RECORD EXCERPTS
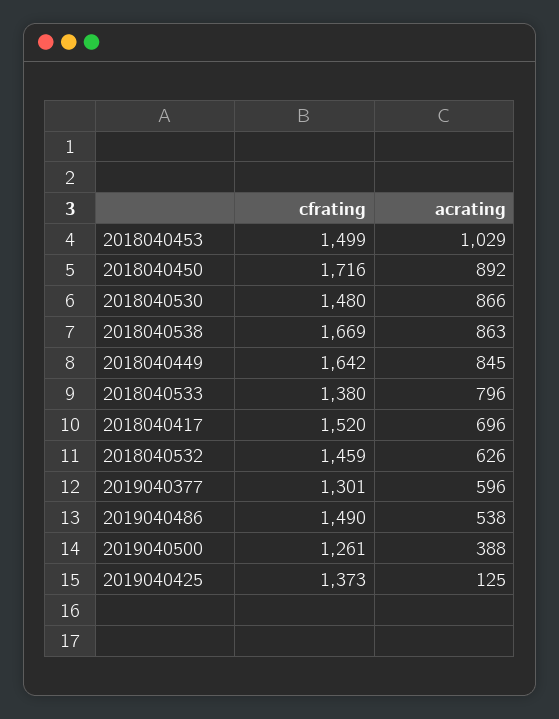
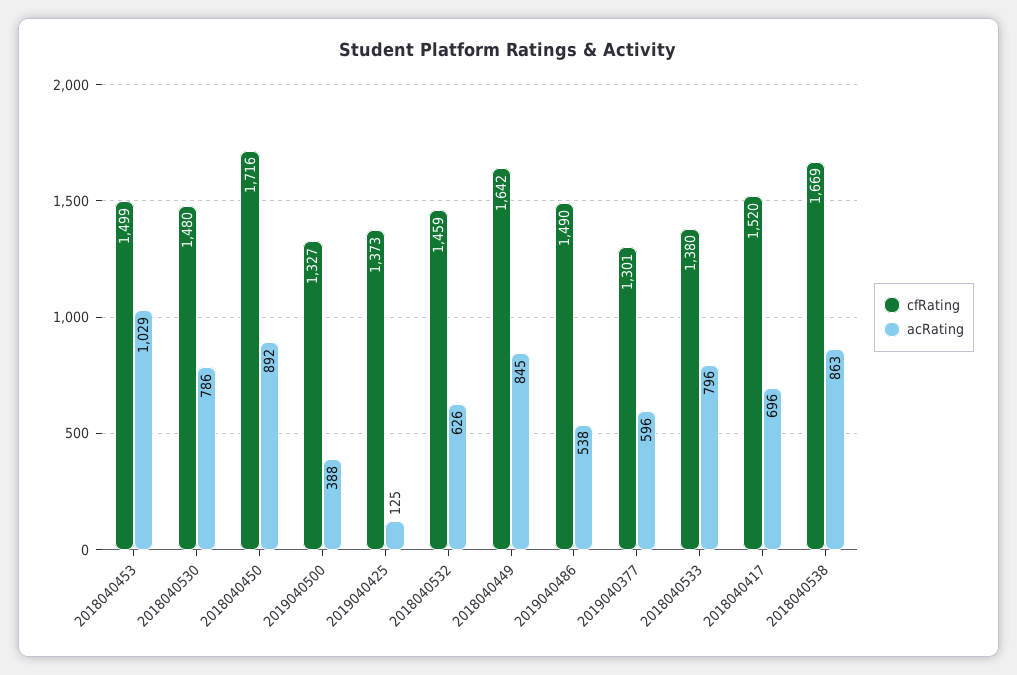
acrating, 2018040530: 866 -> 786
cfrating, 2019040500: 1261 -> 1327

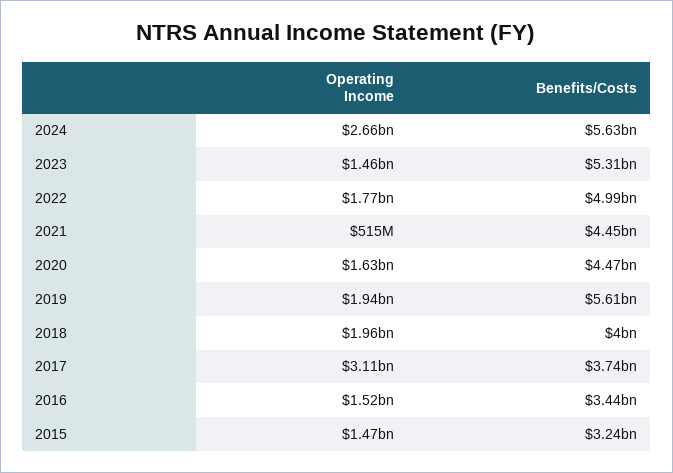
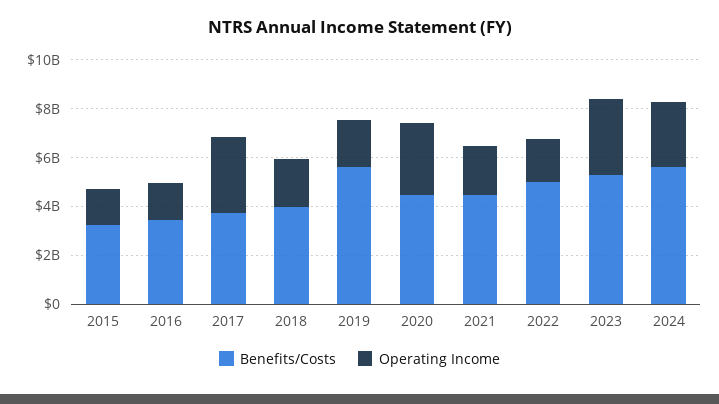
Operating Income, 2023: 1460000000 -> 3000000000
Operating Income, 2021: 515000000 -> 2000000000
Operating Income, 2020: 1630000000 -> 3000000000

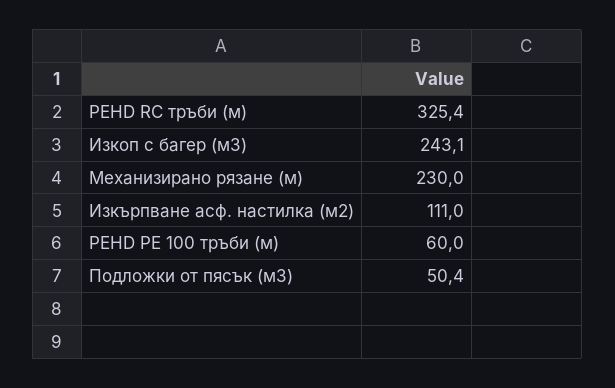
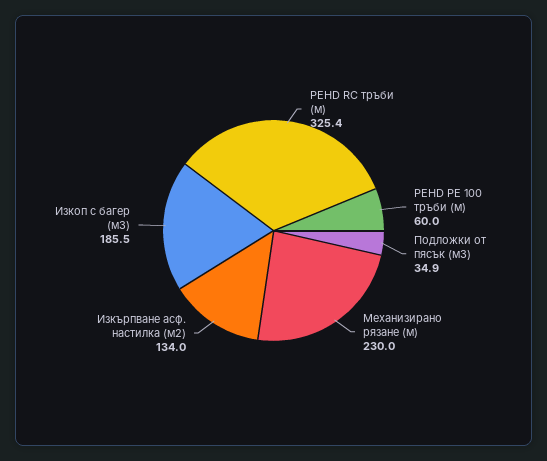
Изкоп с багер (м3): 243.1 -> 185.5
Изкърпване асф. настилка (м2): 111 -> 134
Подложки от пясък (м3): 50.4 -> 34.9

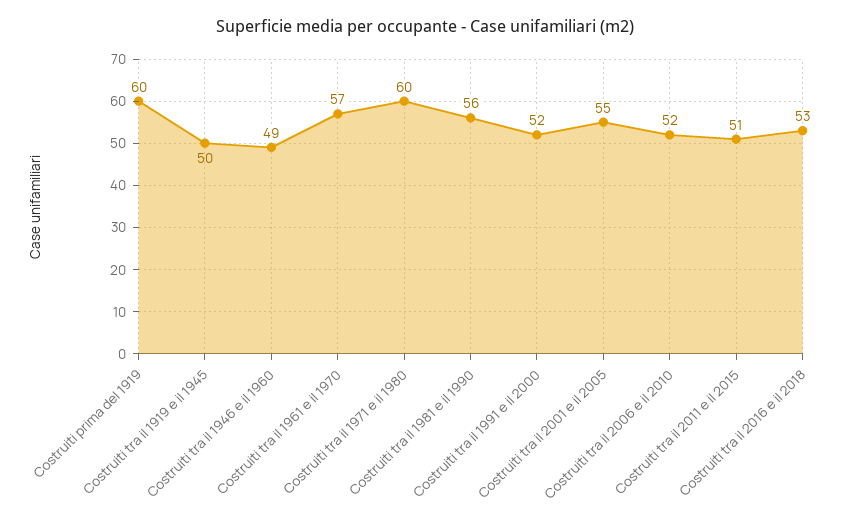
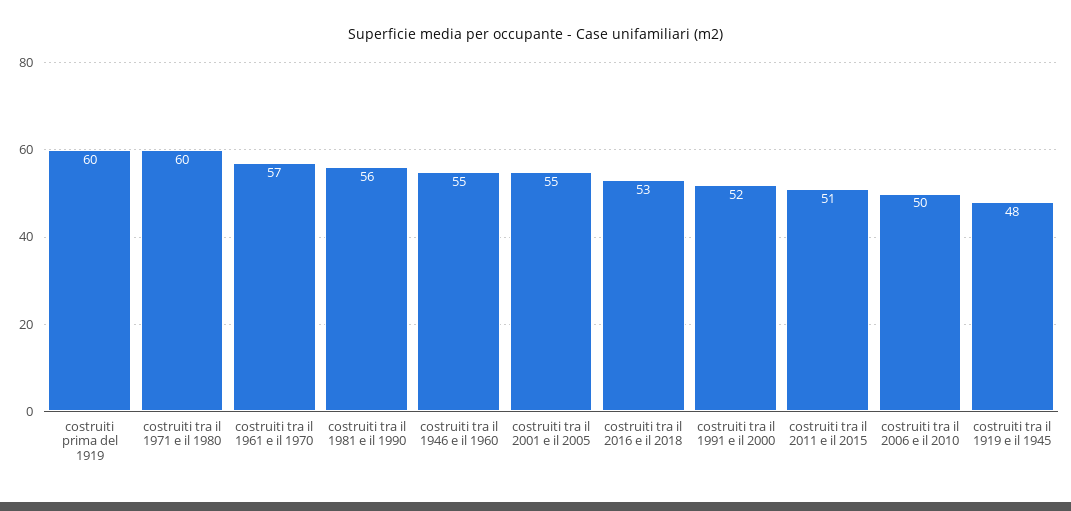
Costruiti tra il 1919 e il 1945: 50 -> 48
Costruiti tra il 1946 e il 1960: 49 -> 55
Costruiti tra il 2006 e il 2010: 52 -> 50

WHAT TO WORK ON
Set down only the lines from the one with "Подложки от пясък (м3): 50.4 -> 34.9" through the end of the entries, exactly as they appear, leaving out each picture.

YOUR RESPONSE
Подложки от пясък (м3): 50.4 -> 34.9

Costruiti tra il 1919 e il 1945: 50 -> 48
Costruiti tra il 1946 e il 1960: 49 -> 55
Costruiti tra il 2006 e il 2010: 52 -> 50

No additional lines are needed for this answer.